Saved entries
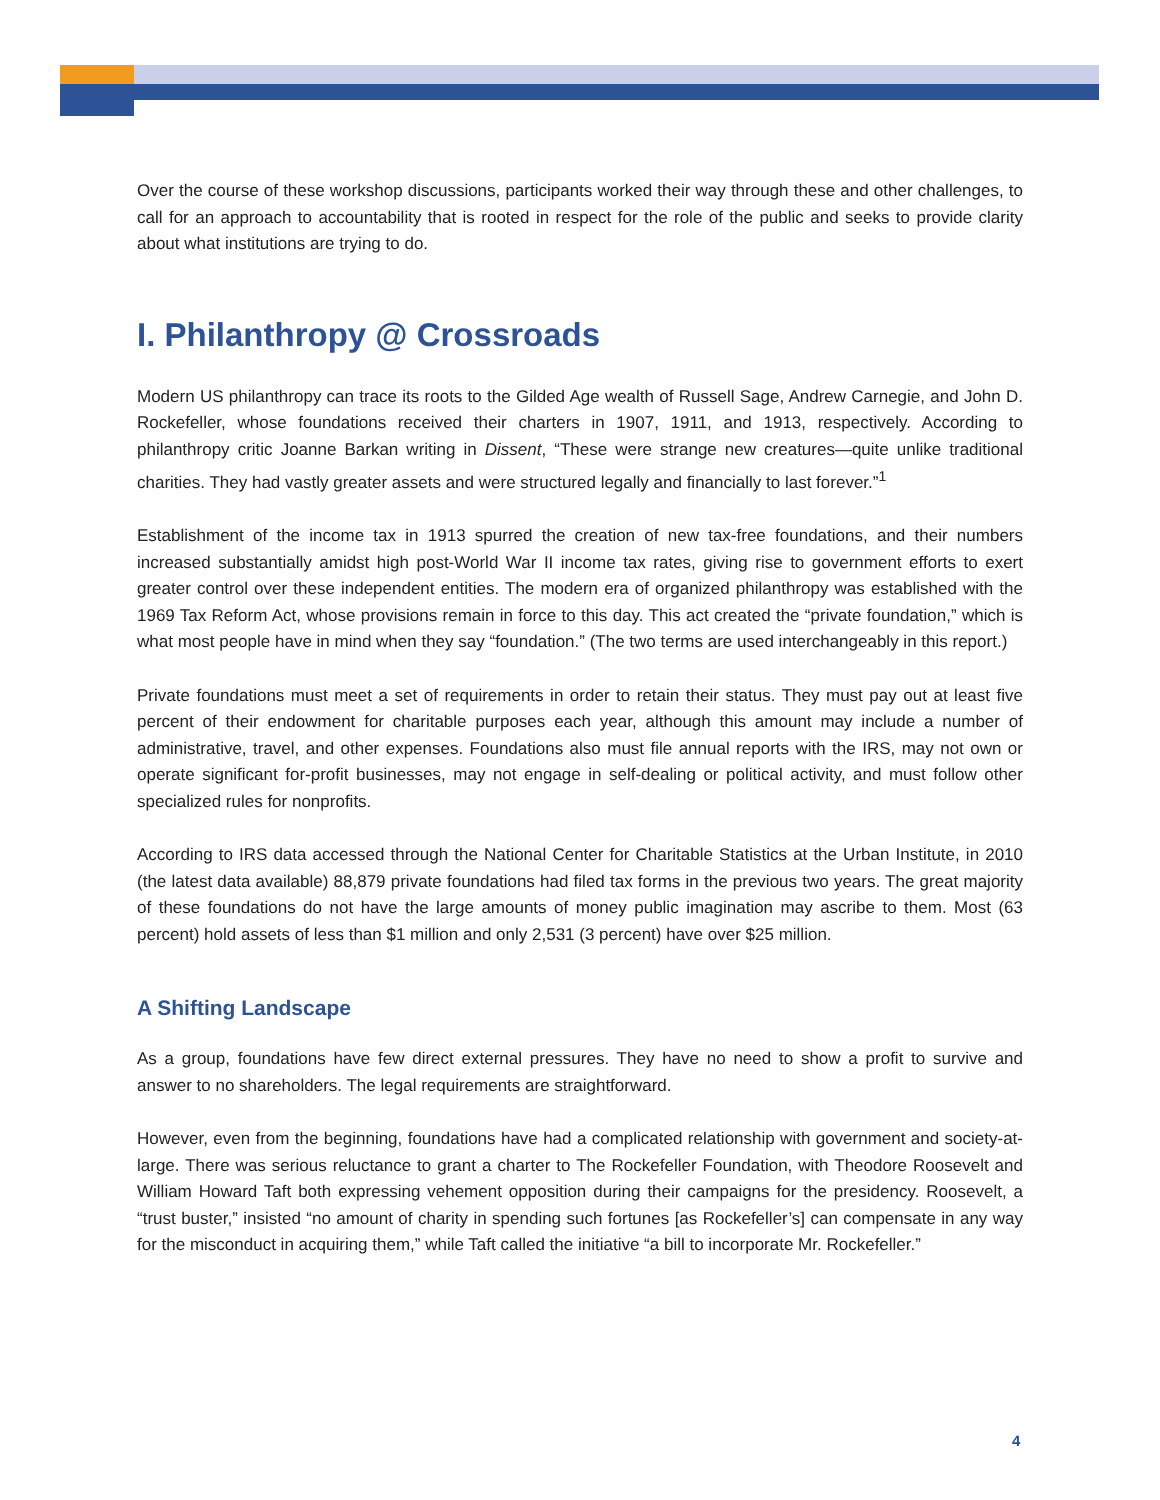Over the course of these workshop discussions, participants worked their way through these and other challenges, to call for an approach to accountability that is rooted in respect for the role of the public and seeks to provide clarity about what institutions are trying to do.
I. Philanthropy @ Crossroads
Modern US philanthropy can trace its roots to the Gilded Age wealth of Russell Sage, Andrew Carnegie, and John D. Rockefeller, whose foundations received their charters in 1907, 1911, and 1913, respectively. According to philanthropy critic Joanne Barkan writing in Dissent, “These were strange new creatures—quite unlike traditional charities. They had vastly greater assets and were structured legally and financially to last forever.”<sup>1</sup>
Establishment of the income tax in 1913 spurred the creation of new tax-free foundations, and their numbers increased substantially amidst high post-World War II income tax rates, giving rise to government efforts to exert greater control over these independent entities. The modern era of organized philanthropy was established with the 1969 Tax Reform Act, whose provisions remain in force to this day. This act created the “private foundation,” which is what most people have in mind when they say “foundation.” (The two terms are used interchangeably in this report.)
Private foundations must meet a set of requirements in order to retain their status. They must pay out at least five percent of their endowment for charitable purposes each year, although this amount may include a number of administrative, travel, and other expenses. Foundations also must file annual reports with the IRS, may not own or operate significant for-profit businesses, may not engage in self-dealing or political activity, and must follow other specialized rules for nonprofits.
According to IRS data accessed through the National Center for Charitable Statistics at the Urban Institute, in 2010 (the latest data available) 88,879 private foundations had filed tax forms in the previous two years. The great majority of these foundations do not have the large amounts of money public imagination may ascribe to them. Most (63 percent) hold assets of less than $1 million and only 2,531 (3 percent) have over $25 million.
A Shifting Landscape
As a group, foundations have few direct external pressures. They have no need to show a profit to survive and answer to no shareholders. The legal requirements are straightforward.
However, even from the beginning, foundations have had a complicated relationship with government and society-at-large. There was serious reluctance to grant a charter to The Rockefeller Foundation, with Theodore Roosevelt and William Howard Taft both expressing vehement opposition during their campaigns for the presidency. Roosevelt, a “trust buster,” insisted “no amount of charity in spending such fortunes [as Rockefeller’s] can compensate in any way for the misconduct in acquiring them,” while Taft called the initiative “a bill to incorporate Mr. Rockefeller.”
4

**Task requirements:**
Skipping the pictures, output the entries exactly as they appear above.

**Task response:**
Over the course of these workshop discussions, participants worked their way through these and other challenges, to call for an approach to accountability that is rooted in respect for the role of the public and seeks to provide clarity about what institutions are trying to do.
I. Philanthropy @ Crossroads
Modern US philanthropy can trace its roots to the Gilded Age wealth of Russell Sage, Andrew Carnegie, and John D. Rockefeller, whose foundations received their charters in 1907, 1911, and 1913, respectively. According to philanthropy critic Joanne Barkan writing in Dissent, “These were strange new creatures—quite unlike traditional charities. They had vastly greater assets and were structured legally and financially to last forever.”<sup>1</sup>
Establishment of the income tax in 1913 spurred the creation of new tax-free foundations, and their numbers increased substantially amidst high post-World War II income tax rates, giving rise to government efforts to exert greater control over these independent entities. The modern era of organized philanthropy was established with the 1969 Tax Reform Act, whose provisions remain in force to this day. This act created the “private foundation,” which is what most people have in mind when they say “foundation.” (The two terms are used interchangeably in this report.)
Private foundations must meet a set of requirements in order to retain their status. They must pay out at least five percent of their endowment for charitable purposes each year, although this amount may include a number of administrative, travel, and other expenses. Foundations also must file annual reports with the IRS, may not own or operate significant for-profit businesses, may not engage in self-dealing or political activity, and must follow other specialized rules for nonprofits.
According to IRS data accessed through the National Center for Charitable Statistics at the Urban Institute, in 2010 (the latest data available) 88,879 private foundations had filed tax forms in the previous two years. The great majority of these foundations do not have the large amounts of money public imagination may ascribe to them. Most (63 percent) hold assets of less than $1 million and only 2,531 (3 percent) have over $25 million.
A Shifting Landscape
As a group, foundations have few direct external pressures. They have no need to show a profit to survive and answer to no shareholders. The legal requirements are straightforward.
However, even from the beginning, foundations have had a complicated relationship with government and society-at-large. There was serious reluctance to grant a charter to The Rockefeller Foundation, with Theodore Roosevelt and William Howard Taft both expressing vehement opposition during their campaigns for the presidency. Roosevelt, a “trust buster,” insisted “no amount of charity in spending such fortunes [as Rockefeller’s] can compensate in any way for the misconduct in acquiring them,” while Taft called the initiative “a bill to incorporate Mr. Rockefeller.”
4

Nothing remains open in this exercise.